No sul da Ásia, a participação da geração nuclear segundo dados de 2022 foi de 3%. O principal recurso energético nesta região é o carvão, o segundo é o gás. A produção de eletricidade mais do que triplicará até 2050. No cenário alto, o volume de capacidade nuclear aumentará mais de sete vezes até 2050, para 74 GW, e a participação da energia nuclear na cesta energética total será de 2,5%. Em níveis baixos, a capacidade quadruplicará para 42 GW e a participação cairá para 1,4%. No cenário alto, a produção de energia nuclear aumentará oito vezes (5 pontos percentuais), para 578 TWh, e no cenário baixo, aumentará cinco vezes (1,5 ponto percentual), para 331 TWh.
Na região da Ásia Central e Oriental, a participação da eletricidade mais do que dobrou desde 1980, respondendo por mais de um quarto do consumo total de energia em 2022. A participação da energia nuclear na produção total de eletricidade cresceu até 2000, mas depois diminuiu e, em 2022, foi de cerca de 6%. O cenário alto pressupõe que o volume de capacidade nuclear instalada na região quadruplicará (em 4 pontos percentuais) para 345 GW até 2050, e o cenário baixo dobrará para 192 GW. A proporção da energia nuclear, neste caso, aumentará dos atuais 2,8% para 3,6%. A produção no cenário alto aumentará 4,5 vezes até 2050 (11 pontos percentuais), para 2.777 TWh, no cenário baixo, quase 280% (5 pontos percentuais), para 1.772 TWh.

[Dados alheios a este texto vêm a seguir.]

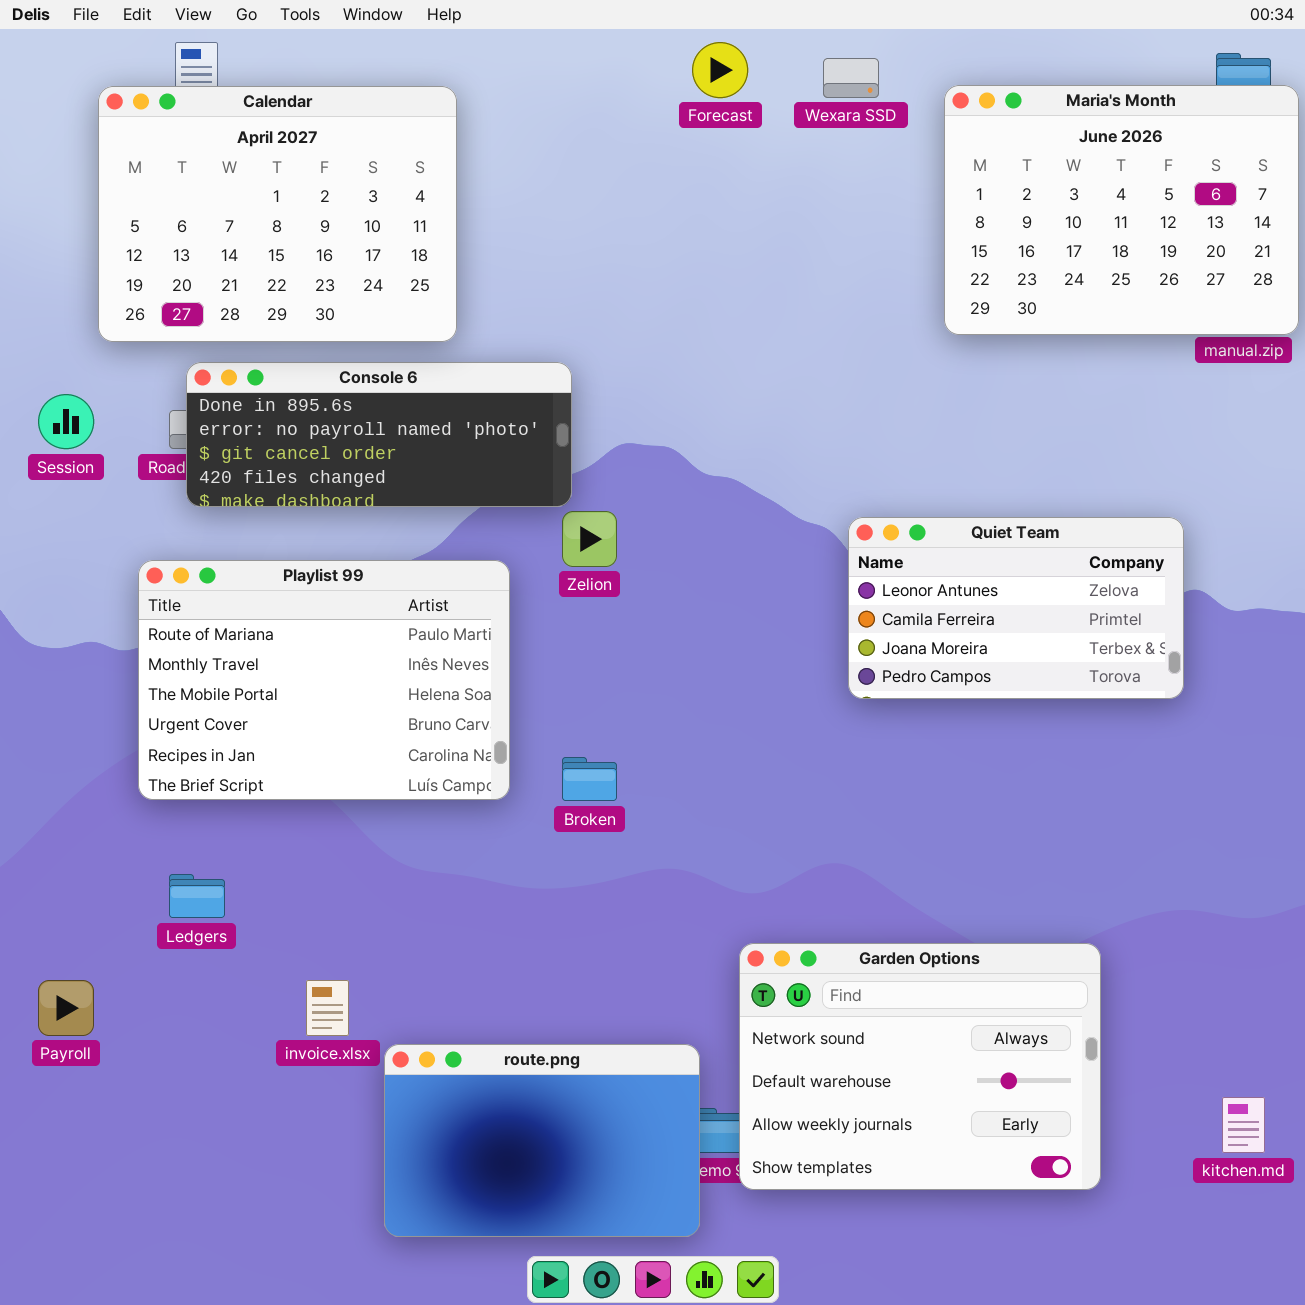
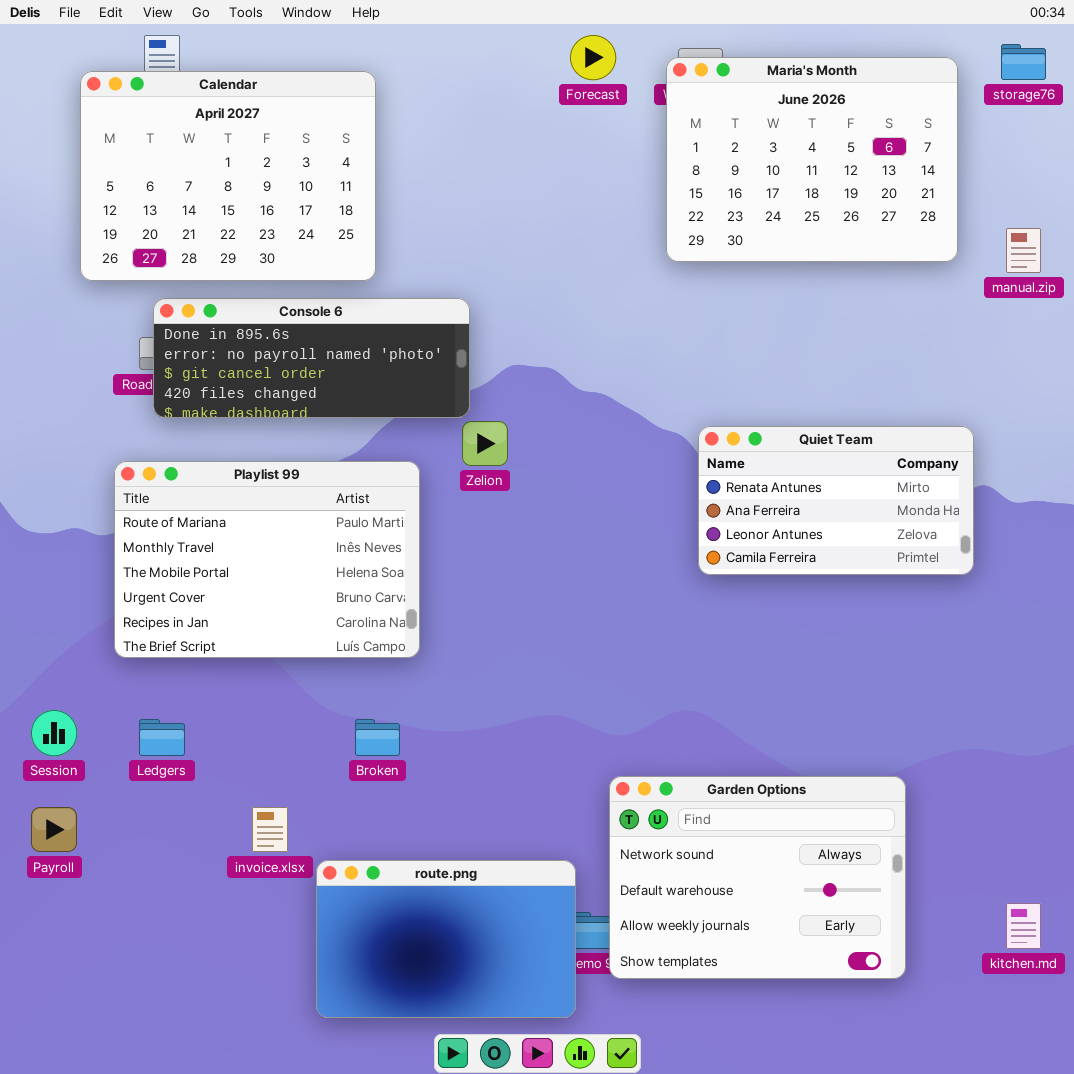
Maria's Month: [944,85,1299,335] -> [666,57,958,262], moved
Session: [38,394,94,449] -> [31,710,77,756], moved
Quiet Team: [848,517,1184,699] -> [698,426,974,575], scrolled up 2 rows
Broken: [562,757,617,801] -> [355,719,400,756], moved

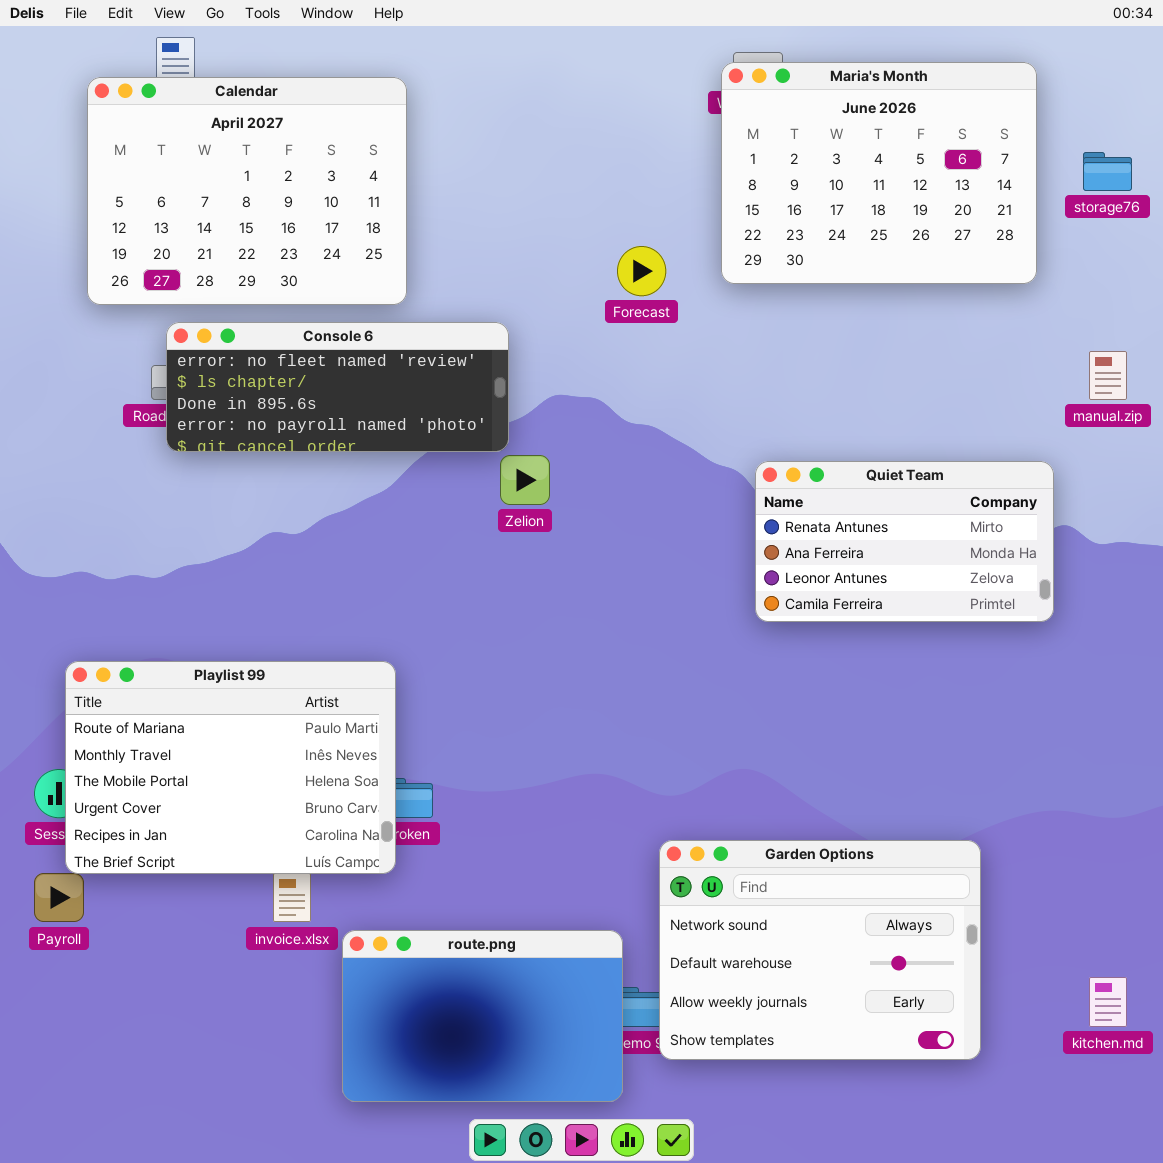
Forecast: [570,35,616,80] -> [617,246,666,296], moved
storage76: [1001,44,1046,80] -> [1083,152,1132,191], moved
manual.zip: [1006,228,1041,273] -> [1089,351,1127,400], moved
Console 6: [153,298,470,418] -> [166,322,509,452], scrolled up 2 rows
Playlist 99: [114,461,420,658] -> [65,661,396,874], moved

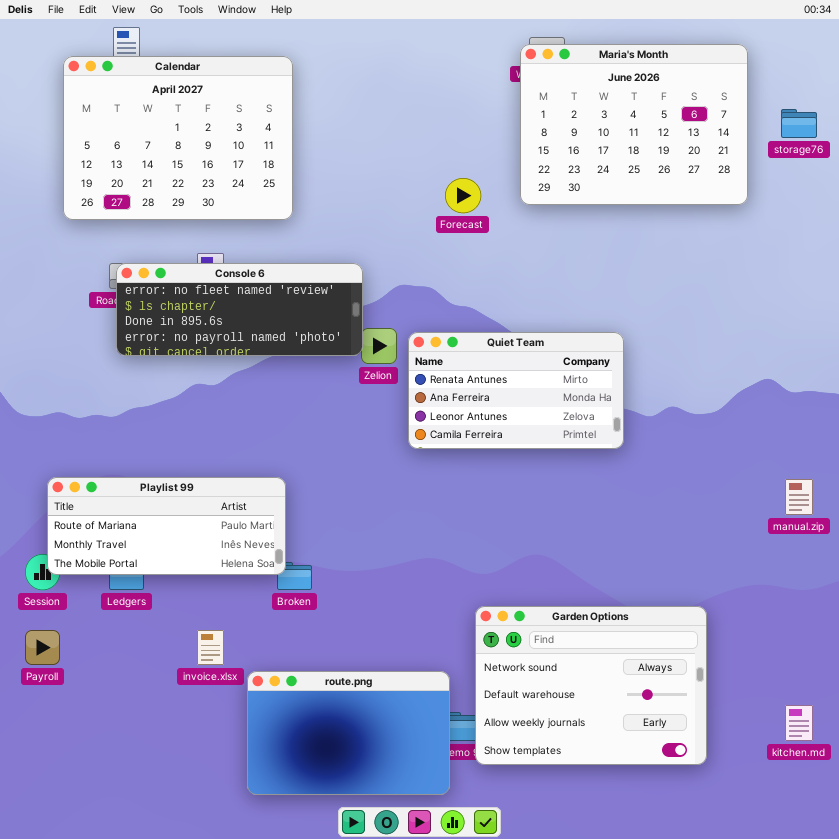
Console 6: [166,322,509,452] -> [116,263,363,356], moved
manual.zip: [1089,351,1127,400] -> [785,479,813,515], moved
Quiet Team: [755,461,1054,622] -> [408,332,624,449], moved
Playlist 99: [65,661,396,874] -> [47,477,286,575], resized

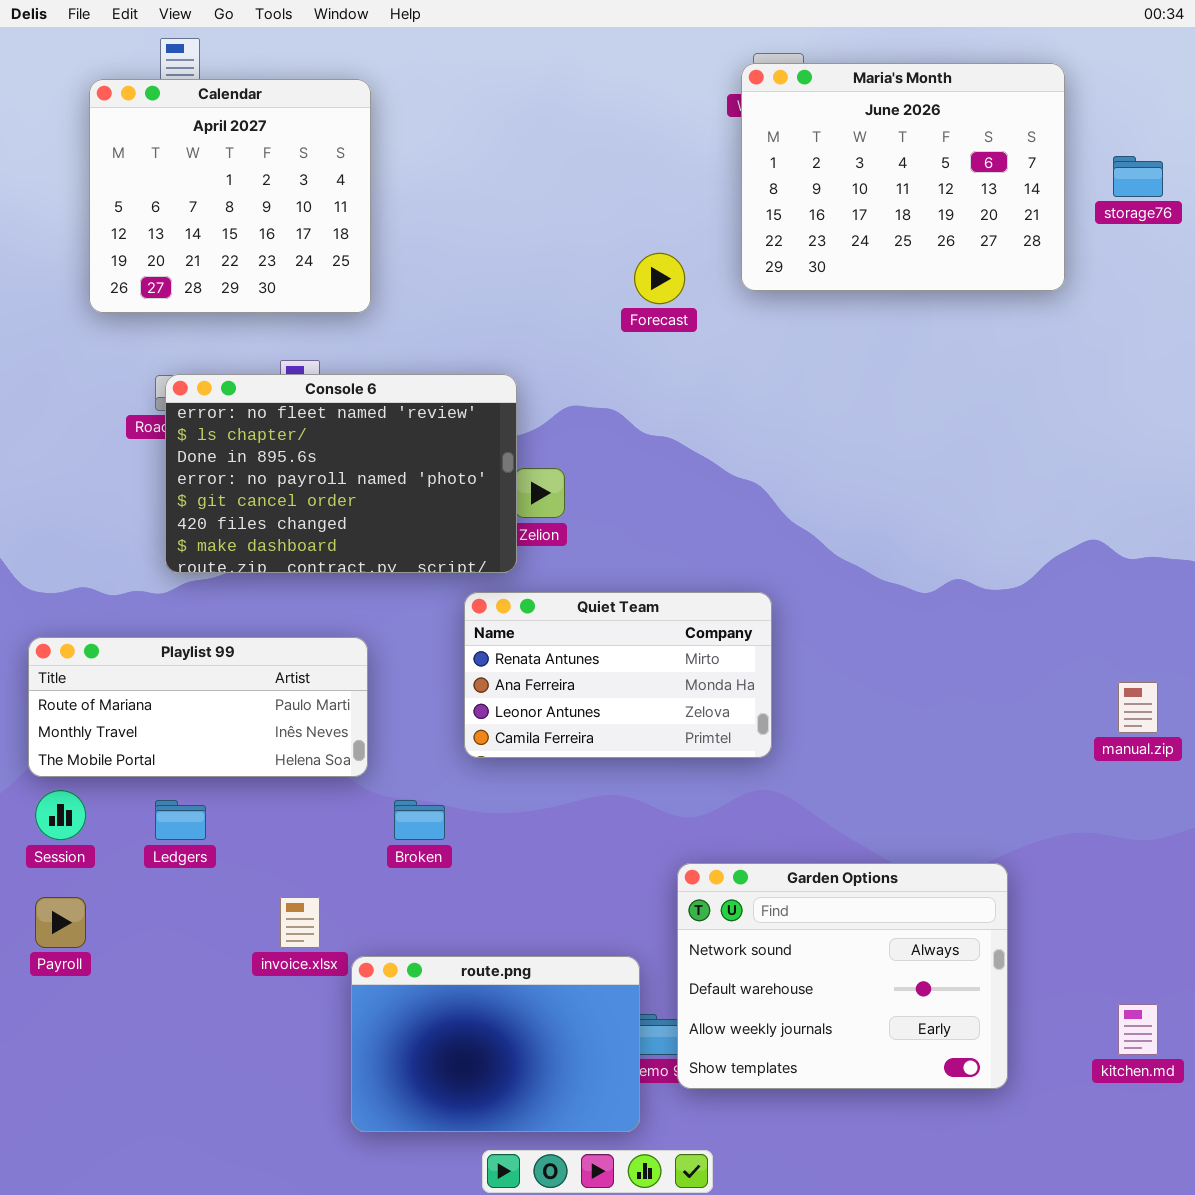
Calendar: [63,56,293,220] -> [89,79,371,313], resized
Console 6: [116,263,363,356] -> [165,374,517,573], resized
Quiet Team: [408,332,624,449] -> [464,592,772,758], moved
Playlist 99: [47,477,286,575] -> [28,637,368,777], moved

No Sudeste Asiático, a produção de eletricidade quadruplicou desde 1980. Ainda não há usinas nucleares na região. Os principais recursos energéticos são o carvão, o gás e a energia hidrelétrica. No cenário alto, serão construídos 11 GW de capacidade de energia nuclear. No baixo, 3 GW. O volume de produção de eletricidade na usina nuclear deve ser de 87 e 24 TWh nos cenários alto e baixo, respectivamente.

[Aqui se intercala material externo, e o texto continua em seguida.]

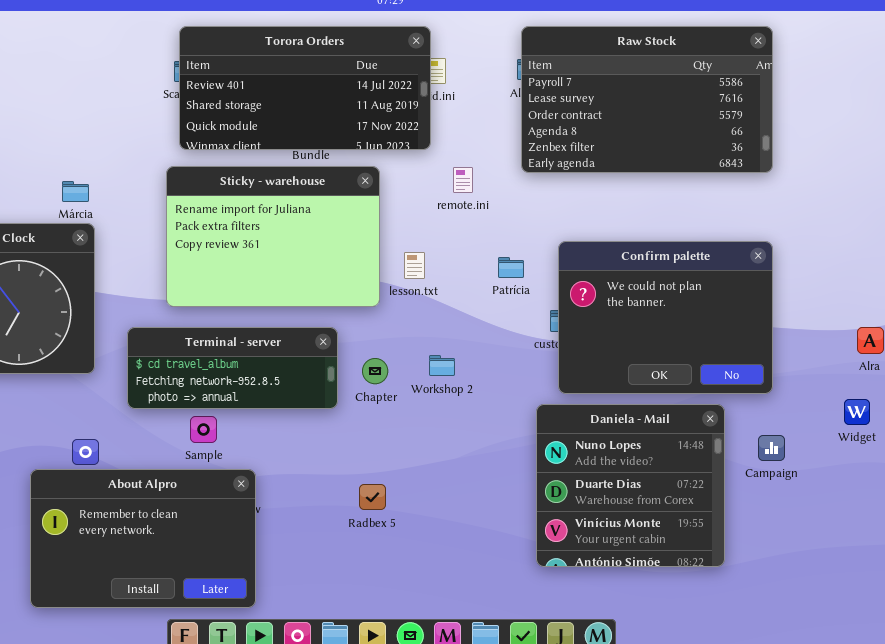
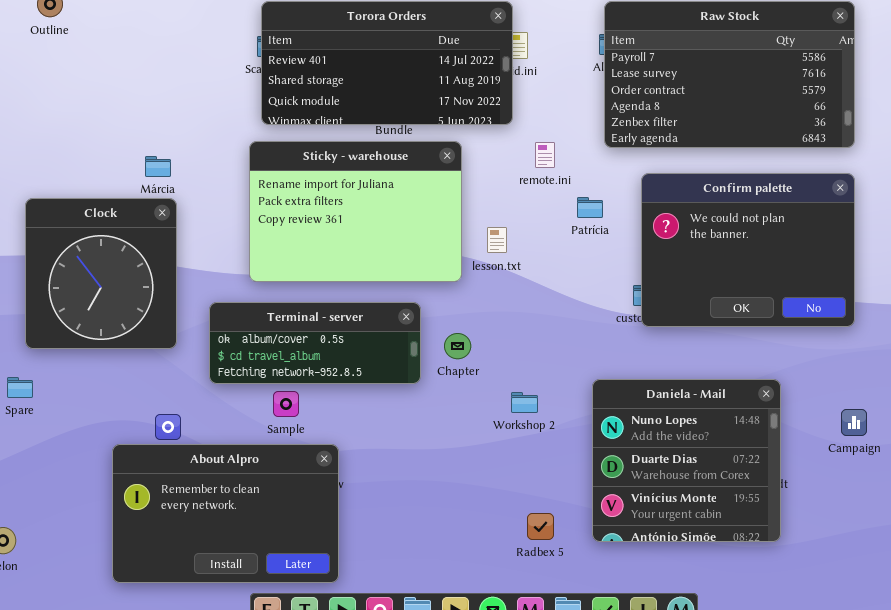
Confirm palette: [558,241,773,394] -> [641,173,855,327], moved
Patrícia: [498,257,524,278] -> [577,197,603,218], moved
Terminal - server: [127,327,338,409] -> [209,302,421,384], scrolled up 1 row
Workshop 2: [429,355,455,376] -> [511,392,538,413], moved
Daniela - Mail: [536,404,725,567] -> [592,379,781,542], moved
Radbex 5: [359,484,386,510] -> [527,513,554,540], moved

Ainda não há, tampouco, energia nuclear na Oceania. A indústria elétrica é baseada principalmente no carvão. No cenário alto, 2 GW de capacidade nuclear serão construídos na região até 2050. No cenário baixo, não haverá implementação. Consequentemente, a geração será de 14 TWh por ano ou permanecerá em zero.

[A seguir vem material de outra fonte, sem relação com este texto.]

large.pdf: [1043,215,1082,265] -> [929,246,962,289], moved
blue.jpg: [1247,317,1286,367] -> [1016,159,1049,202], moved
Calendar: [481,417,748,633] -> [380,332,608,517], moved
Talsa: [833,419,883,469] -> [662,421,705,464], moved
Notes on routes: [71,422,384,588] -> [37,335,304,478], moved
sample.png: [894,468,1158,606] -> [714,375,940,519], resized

A Rosatom contribui enormemente para o desenvolvimento da geração de energia nuclear em todo o mundo. De acordo com os resultados de 2022, a estatal é o player mais importante no mercado internacional. A Rosatom está construindo 32 unidades de energia em sete países, com um portfólio total de projetos de 33 unidades em 11 países. Durante os 18 anos de existência da Corporação Estatal, foram construídas 18 unidades de alta potência (sem contar as usinas nucleares flutuantes), nove delas fora da Rússia.